Collected data entries:
┏━━

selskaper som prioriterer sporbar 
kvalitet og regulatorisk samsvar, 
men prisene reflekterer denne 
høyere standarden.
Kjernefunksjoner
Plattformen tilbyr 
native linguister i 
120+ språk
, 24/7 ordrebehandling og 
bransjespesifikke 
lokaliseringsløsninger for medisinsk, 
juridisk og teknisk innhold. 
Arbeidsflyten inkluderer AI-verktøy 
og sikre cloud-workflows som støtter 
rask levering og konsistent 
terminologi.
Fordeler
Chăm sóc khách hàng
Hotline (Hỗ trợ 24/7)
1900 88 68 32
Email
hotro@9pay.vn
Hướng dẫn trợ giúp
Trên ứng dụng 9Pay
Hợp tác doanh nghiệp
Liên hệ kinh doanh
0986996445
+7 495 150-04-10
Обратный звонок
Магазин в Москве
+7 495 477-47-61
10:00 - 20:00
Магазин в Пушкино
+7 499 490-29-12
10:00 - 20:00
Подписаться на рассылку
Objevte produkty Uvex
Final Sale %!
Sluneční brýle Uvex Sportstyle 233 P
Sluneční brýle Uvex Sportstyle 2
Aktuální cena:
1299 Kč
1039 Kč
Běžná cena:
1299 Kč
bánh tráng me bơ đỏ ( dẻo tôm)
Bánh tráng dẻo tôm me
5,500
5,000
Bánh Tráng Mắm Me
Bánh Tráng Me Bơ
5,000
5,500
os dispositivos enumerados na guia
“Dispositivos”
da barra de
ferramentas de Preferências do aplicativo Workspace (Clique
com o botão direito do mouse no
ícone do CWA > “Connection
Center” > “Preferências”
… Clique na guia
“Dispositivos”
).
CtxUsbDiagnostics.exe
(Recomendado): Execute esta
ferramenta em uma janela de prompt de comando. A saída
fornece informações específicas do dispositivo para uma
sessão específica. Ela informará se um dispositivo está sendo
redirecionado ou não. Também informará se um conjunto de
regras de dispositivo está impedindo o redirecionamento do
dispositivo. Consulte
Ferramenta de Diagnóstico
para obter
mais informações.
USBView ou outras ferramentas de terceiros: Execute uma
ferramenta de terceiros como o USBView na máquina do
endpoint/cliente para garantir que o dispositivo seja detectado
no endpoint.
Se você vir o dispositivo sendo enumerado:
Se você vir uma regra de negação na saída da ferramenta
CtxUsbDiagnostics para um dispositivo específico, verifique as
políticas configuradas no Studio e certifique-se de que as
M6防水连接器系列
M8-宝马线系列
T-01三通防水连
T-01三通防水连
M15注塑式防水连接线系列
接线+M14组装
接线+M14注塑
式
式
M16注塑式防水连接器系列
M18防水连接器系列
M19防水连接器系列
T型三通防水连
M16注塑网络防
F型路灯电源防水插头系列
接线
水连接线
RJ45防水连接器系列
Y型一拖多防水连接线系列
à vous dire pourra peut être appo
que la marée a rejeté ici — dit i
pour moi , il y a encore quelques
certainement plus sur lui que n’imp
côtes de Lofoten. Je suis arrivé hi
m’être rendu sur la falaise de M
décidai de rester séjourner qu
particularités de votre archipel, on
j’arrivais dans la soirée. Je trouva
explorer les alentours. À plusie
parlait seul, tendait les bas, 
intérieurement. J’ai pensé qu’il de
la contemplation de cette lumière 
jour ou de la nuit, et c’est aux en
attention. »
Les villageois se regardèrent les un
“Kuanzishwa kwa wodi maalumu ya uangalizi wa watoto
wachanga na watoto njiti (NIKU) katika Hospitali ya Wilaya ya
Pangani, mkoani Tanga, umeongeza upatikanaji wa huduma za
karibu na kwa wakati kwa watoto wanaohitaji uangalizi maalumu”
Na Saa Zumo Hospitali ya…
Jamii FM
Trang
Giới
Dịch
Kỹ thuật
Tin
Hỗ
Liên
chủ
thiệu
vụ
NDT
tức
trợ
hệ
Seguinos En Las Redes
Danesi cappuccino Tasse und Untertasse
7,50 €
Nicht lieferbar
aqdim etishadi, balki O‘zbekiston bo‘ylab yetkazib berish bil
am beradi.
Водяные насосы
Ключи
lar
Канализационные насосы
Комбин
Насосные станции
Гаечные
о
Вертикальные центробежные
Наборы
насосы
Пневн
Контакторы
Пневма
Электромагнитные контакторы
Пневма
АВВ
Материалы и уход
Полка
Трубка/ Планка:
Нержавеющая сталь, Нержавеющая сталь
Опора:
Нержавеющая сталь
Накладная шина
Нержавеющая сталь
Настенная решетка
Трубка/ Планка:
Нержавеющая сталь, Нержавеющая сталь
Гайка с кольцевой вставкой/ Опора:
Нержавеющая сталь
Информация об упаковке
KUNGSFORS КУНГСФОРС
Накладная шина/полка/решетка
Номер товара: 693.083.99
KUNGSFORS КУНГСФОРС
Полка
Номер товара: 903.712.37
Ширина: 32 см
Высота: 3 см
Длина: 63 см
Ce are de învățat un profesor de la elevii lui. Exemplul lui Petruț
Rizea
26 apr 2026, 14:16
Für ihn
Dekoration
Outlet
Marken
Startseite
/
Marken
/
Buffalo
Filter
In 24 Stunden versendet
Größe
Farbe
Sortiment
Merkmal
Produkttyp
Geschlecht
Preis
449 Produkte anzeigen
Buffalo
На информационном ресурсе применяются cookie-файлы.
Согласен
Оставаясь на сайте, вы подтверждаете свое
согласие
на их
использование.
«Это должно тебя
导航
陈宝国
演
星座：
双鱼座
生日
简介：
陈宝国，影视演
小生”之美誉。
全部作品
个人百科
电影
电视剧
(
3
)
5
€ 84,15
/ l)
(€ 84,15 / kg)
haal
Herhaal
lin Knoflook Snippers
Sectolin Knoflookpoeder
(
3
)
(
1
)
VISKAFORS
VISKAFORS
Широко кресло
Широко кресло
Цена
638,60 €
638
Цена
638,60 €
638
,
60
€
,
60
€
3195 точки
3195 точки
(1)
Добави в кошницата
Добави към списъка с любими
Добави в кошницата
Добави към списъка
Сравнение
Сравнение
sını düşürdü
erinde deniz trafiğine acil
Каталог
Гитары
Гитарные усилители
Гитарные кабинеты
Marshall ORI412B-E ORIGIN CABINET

┗━━

• _THE TASK_:
In the entries above, please find the line with "ferramentas de Preferências" and the line with "Pangani, mkoani Tanga, umeongeza", then write out exactly those two lines and every line between them, and nothing more.

• _ANSWER_:
ferramentas de Preferências do aplicativo Workspace (Clique
com o botão direito do mouse no
ícone do CWA > “Connection
Center” > “Preferências”
… Clique na guia
“Dispositivos”
).
CtxUsbDiagnostics.exe
(Recomendado): Execute esta
ferramenta em uma janela de prompt de comando. A saída
fornece informações específicas do dispositivo para uma
sessão específica. Ela informará se um dispositivo está sendo
redirecionado ou não. Também informará se um conjunto de
regras de dispositivo está impedindo o redirecionamento do
dispositivo. Consulte
Ferramenta de Diagnóstico
para obter
mais informações.
USBView ou outras ferramentas de terceiros: Execute uma
ferramenta de terceiros como o USBView na máquina do
endpoint/cliente para garantir que o dispositivo seja detectado
no endpoint.
Se você vir o dispositivo sendo enumerado:
Se você vir uma regra de negação na saída da ferramenta
CtxUsbDiagnostics para um dispositivo específico, verifique as
políticas configuradas no Studio e certifique-se de que as
M6防水连接器系列
M8-宝马线系列
T-01三通防水连
T-01三通防水连
M15注塑式防水连接线系列
接线+M14组装
接线+M14注塑
式
式
M16注塑式防水连接器系列
M18防水连接器系列
M19防水连接器系列
T型三通防水连
M16注塑网络防
F型路灯电源防水插头系列
接线
水连接线
RJ45防水连接器系列
Y型一拖多防水连接线系列
à vous dire pourra peut être appo
que la marée a rejeté ici — dit i
pour moi , il y a encore quelques
certainement plus sur lui que n’imp
côtes de Lofoten. Je suis arrivé hi
m’être rendu sur la falaise de M
décidai de rester séjourner qu
particularités de votre archipel, on
j’arrivais dans la soirée. Je trouva
explorer les alentours. À plusie
parlait seul, tendait les bas, 
intérieurement. J’ai pensé qu’il de
la contemplation de cette lumière 
jour ou de la nuit, et c’est aux en
attention. »
Les villageois se regardèrent les un
“Kuanzishwa kwa wodi maalumu ya uangalizi wa watoto
wachanga na watoto njiti (NIKU) katika Hospitali ya Wilaya ya
Pangani, mkoani Tanga, umeongeza upatikanaji wa huduma za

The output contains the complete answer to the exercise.